The alloy frame utilises the same geometry as the bike used by British pro Laurie Greenland but the materials help to keep the cost down.
A RockShox Boxxer Select RC fork with 200mm of travel will help to navigate the roughest of rides, and a Fox Van RC rear shock minimises vibrations at the back.
A 9-speed SRAM drivetrain helps you get upto speed after rolling down the drop in and race your way to the line. Huge 200mm SRAM Code R rotors and hydraulic brakes keep you in control too.
MDK is in charge of the wheels and 2.4” Maxxis Minion DHR II Super Tacky tyres will leave you fully gripped when you need it most.
What is the best mountain bike brand?
Deciding on the best all-out mountain bike brand is no easy task – there are numerous companies, both small and large, who all manufacture brilliant mountain bikes across a wide spectrum of discipline, style and price.
For overall range, the American brand Cannondale is arguably one of the best in the business though, thanks to its collection of trail, cross country, downhill and e-MTBs – including the Moterra NEO SE above.
What is the best mountain bike for the money?
Finding the best pound-for-pound mountain bike for you also comes down to your budget. If you’re after an entry-level one, then the Voodoo Bizangoer 29, which is also featured in our cheap mountain bikes round-up, is tough to beat. But for those looking for an all-rounder that is the basis of a great bike for years to come, the 905 V2 by Whyte is the one for you.
How can I improve my mountain bike?
If you're happy with your bike's frame, it's possible to make improvements to every other component that's attached to it.
Cost-effective tweaks that will leave you with notable improvements include putting some new tyres on the bike or switching to a tubeless set-up if you haven't already, changing the grips and getting your suspension serviced and tuned.
From here, the possibilities are endless and depend on your budget.
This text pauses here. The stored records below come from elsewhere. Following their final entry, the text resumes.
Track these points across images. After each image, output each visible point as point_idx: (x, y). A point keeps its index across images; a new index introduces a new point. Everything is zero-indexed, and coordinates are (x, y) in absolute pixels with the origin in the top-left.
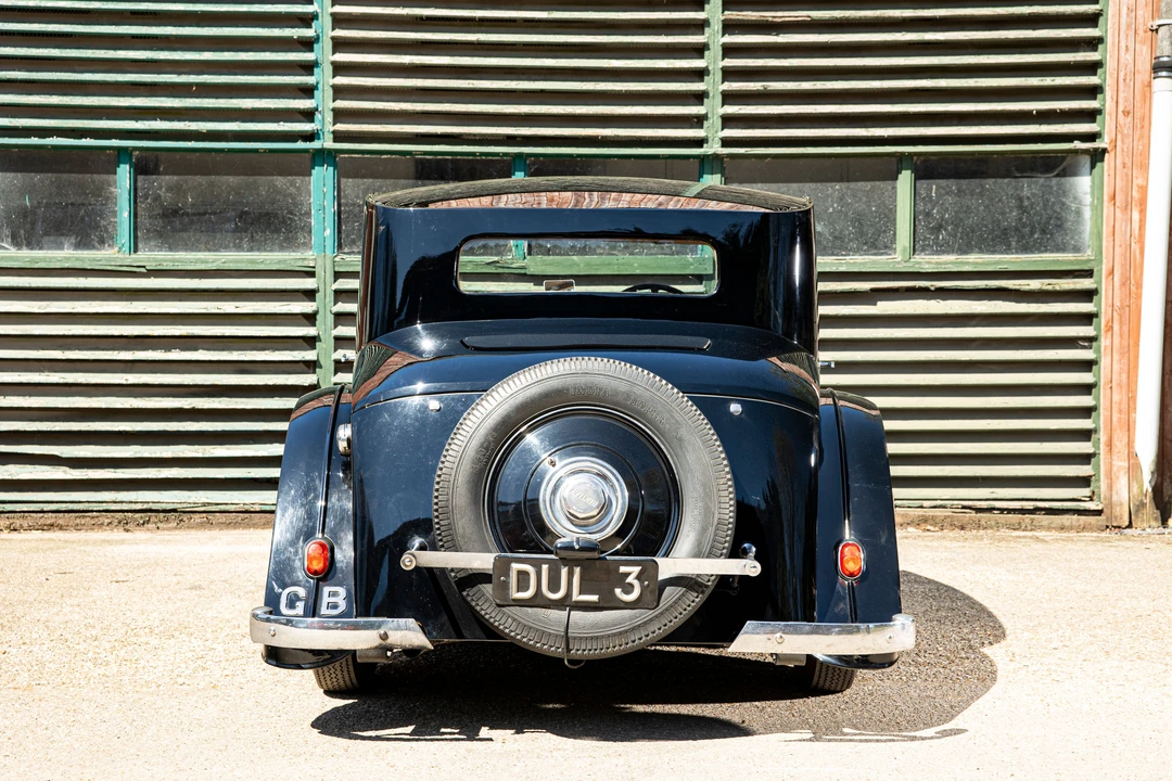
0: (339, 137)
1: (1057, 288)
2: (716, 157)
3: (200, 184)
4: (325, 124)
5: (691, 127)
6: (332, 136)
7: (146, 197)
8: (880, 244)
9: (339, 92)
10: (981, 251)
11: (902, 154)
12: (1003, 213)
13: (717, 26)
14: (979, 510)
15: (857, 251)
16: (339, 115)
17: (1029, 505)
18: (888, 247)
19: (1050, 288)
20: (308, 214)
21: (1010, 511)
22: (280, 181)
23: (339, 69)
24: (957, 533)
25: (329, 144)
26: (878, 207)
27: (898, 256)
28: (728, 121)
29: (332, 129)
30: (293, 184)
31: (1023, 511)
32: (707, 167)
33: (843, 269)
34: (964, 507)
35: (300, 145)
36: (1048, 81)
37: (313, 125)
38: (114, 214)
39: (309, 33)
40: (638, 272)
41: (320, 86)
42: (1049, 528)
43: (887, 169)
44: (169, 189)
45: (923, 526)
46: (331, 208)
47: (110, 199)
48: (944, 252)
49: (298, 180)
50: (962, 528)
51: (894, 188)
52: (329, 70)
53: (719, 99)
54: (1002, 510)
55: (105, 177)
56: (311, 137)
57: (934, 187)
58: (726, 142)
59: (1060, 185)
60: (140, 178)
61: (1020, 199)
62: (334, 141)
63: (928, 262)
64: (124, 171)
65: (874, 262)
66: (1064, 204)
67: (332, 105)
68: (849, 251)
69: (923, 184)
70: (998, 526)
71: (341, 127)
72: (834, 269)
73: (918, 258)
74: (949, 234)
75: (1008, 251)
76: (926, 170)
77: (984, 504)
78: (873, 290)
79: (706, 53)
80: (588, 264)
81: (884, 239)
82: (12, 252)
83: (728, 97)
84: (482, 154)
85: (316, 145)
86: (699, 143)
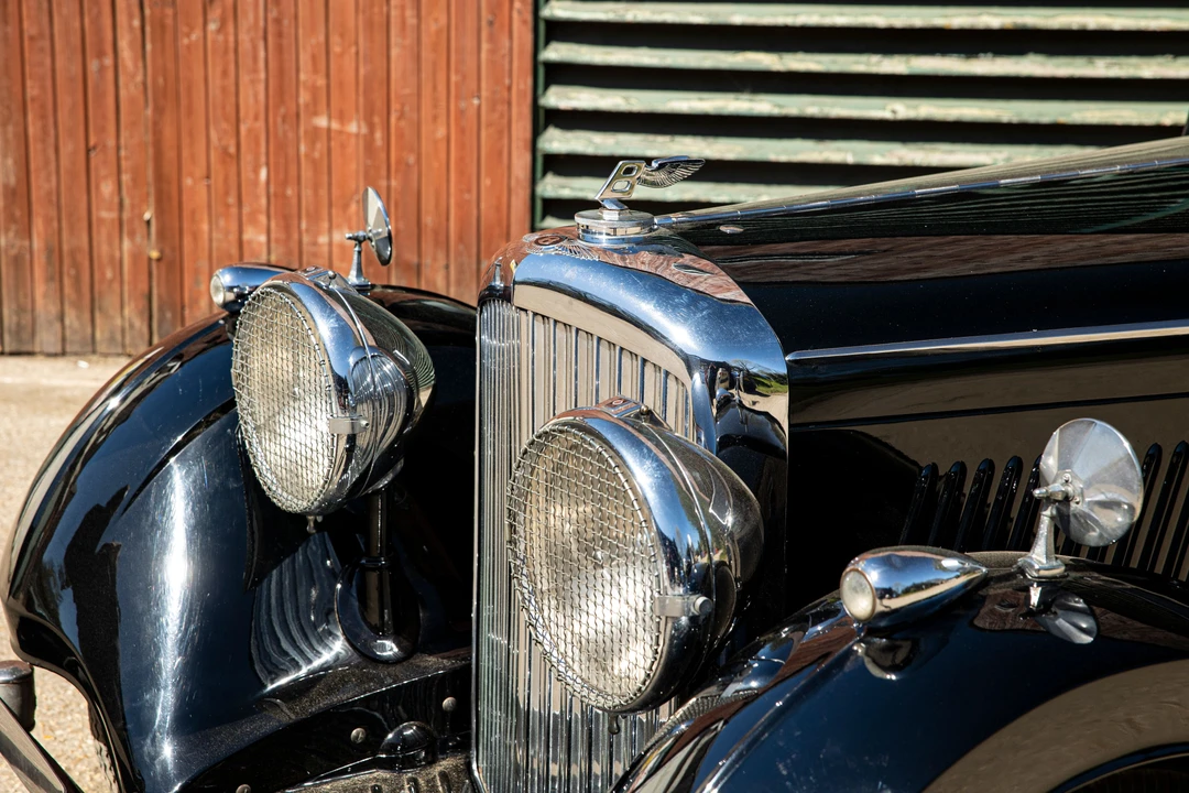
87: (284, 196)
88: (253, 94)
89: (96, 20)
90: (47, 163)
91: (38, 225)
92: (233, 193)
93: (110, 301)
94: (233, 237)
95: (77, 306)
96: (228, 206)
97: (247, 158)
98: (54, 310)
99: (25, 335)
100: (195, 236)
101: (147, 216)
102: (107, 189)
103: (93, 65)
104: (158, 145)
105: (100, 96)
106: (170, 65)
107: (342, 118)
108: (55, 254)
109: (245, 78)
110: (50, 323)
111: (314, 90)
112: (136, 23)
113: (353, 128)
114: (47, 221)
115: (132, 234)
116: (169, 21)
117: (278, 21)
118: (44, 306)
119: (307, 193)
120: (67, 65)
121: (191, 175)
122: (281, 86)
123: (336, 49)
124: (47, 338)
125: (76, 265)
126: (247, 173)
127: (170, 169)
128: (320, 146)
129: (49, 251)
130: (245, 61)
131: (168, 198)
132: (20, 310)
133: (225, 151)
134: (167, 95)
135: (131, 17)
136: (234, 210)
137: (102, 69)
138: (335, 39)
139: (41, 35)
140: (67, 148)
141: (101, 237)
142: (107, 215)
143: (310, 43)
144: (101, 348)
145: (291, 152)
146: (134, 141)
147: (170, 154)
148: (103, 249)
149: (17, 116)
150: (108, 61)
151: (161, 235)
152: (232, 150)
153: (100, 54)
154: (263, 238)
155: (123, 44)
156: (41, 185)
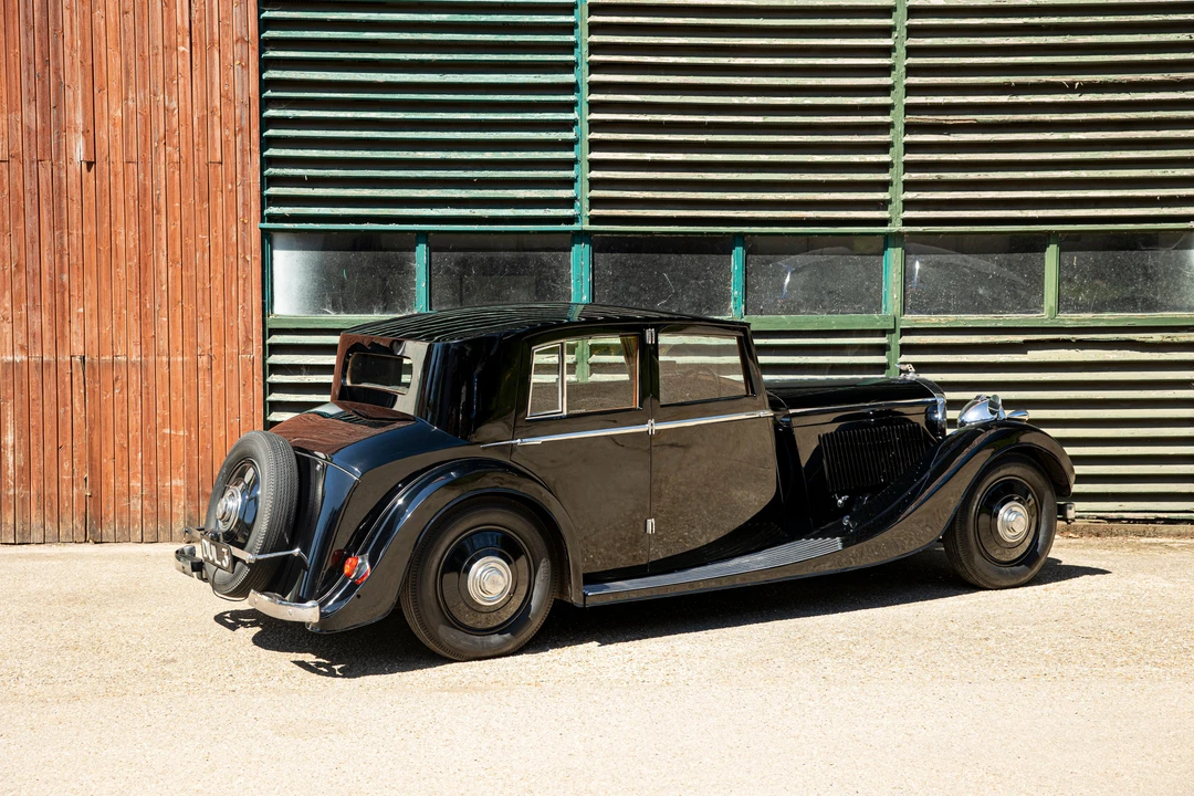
0: (594, 220)
1: (1175, 340)
2: (899, 234)
3: (482, 259)
4: (583, 210)
5: (878, 209)
6: (588, 220)
7: (439, 269)
8: (1031, 305)
9: (594, 184)
10: (1113, 311)
11: (1051, 231)
12: (1131, 280)
13: (900, 128)
14: (1111, 520)
15: (1011, 310)
16: (594, 202)
17: (1151, 516)
18: (1038, 307)
19: (1169, 340)
20: (569, 282)
21: (1135, 521)
22: (545, 256)
23: (594, 165)
24: (1093, 540)
25: (587, 227)
26: (1030, 274)
27: (1045, 315)
28: (908, 205)
29: (589, 214)
30: (556, 258)
31: (1146, 521)
32: (891, 242)
33: (1000, 325)
34: (1098, 518)
35: (563, 227)
36: (1170, 173)
37: (573, 210)
38: (414, 284)
39: (570, 136)
40: (835, 328)
41: (579, 179)
42: (1168, 535)
43: (1036, 244)
44: (457, 264)
45: (1066, 534)
46: (587, 278)
47: (411, 272)
48: (1082, 311)
49: (561, 254)
50: (1098, 535)
51: (1043, 259)
52: (586, 166)
53: (901, 187)
54: (1129, 520)
55: (405, 254)
56: (571, 220)
57: (1075, 259)
58: (906, 222)
59: (1178, 257)
60: (434, 254)
61: (1145, 268)
62: (590, 224)
63: (1069, 319)
64: (421, 251)
65: (1026, 320)
66: (1180, 272)
67: (589, 195)
68: (1006, 310)
69: (1066, 255)
70: (1126, 534)
71: (596, 212)
72: (993, 325)
73: (1062, 316)
74: (1087, 296)
75: (1135, 310)
76: (1069, 243)
77: (1114, 515)
78: (1025, 342)
79: (891, 149)
80: (793, 323)
81: (1034, 300)
82: (333, 315)
83: (909, 186)
84: (708, 233)
85: (576, 227)
86: (884, 222)
87: (149, 465)
88: (135, 421)
89: (64, 391)
90: (39, 454)
91: (34, 483)
92: (126, 465)
93: (67, 517)
94: (126, 485)
95: (51, 520)
96: (123, 471)
97: (132, 449)
98: (40, 522)
99: (26, 535)
100: (107, 485)
101: (87, 475)
102: (66, 466)
103: (61, 411)
104: (91, 444)
105: (64, 424)
106: (97, 409)
107: (176, 429)
108: (42, 496)
109: (131, 414)
110: (38, 529)
111: (164, 417)
112: (82, 391)
113: (181, 433)
114: (38, 481)
115: (78, 485)
116: (97, 390)
117: (147, 388)
118: (36, 520)
119: (160, 463)
120: (50, 411)
121: (106, 457)
122: (148, 416)
123: (173, 398)
124: (37, 536)
125: (51, 501)
126: (132, 455)
127: (96, 455)
128: (167, 442)
129: (38, 495)
130: (132, 405)
131: (94, 467)
132: (24, 523)
133: (122, 445)
134: (94, 423)
135: (80, 388)
136: (126, 473)
137: (65, 412)
138: (173, 394)
139: (38, 399)
140: (48, 448)
141: (63, 487)
142: (66, 477)
143: (162, 396)
144: (62, 539)
145: (153, 445)
146: (80, 442)
147: (96, 448)
148: (64, 493)
149: (26, 434)
150: (69, 408)
151: (92, 486)
152: (126, 445)
153: (65, 405)
154: (140, 485)
155: (76, 401)
156: (36, 465)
Branded finishing kit such as new handlebars, stem and saddle will improve any stock components on your bike, while clipless pedals provide a more efficient pedalling for most mountain biking disciplines.
Big-ticket items such as a new groupset, wheels and forks will all improve your mountain bike, but aren't as cost-effective so you might be better off looking for a completely new mountain bike rather than splashing the cash on expensive components.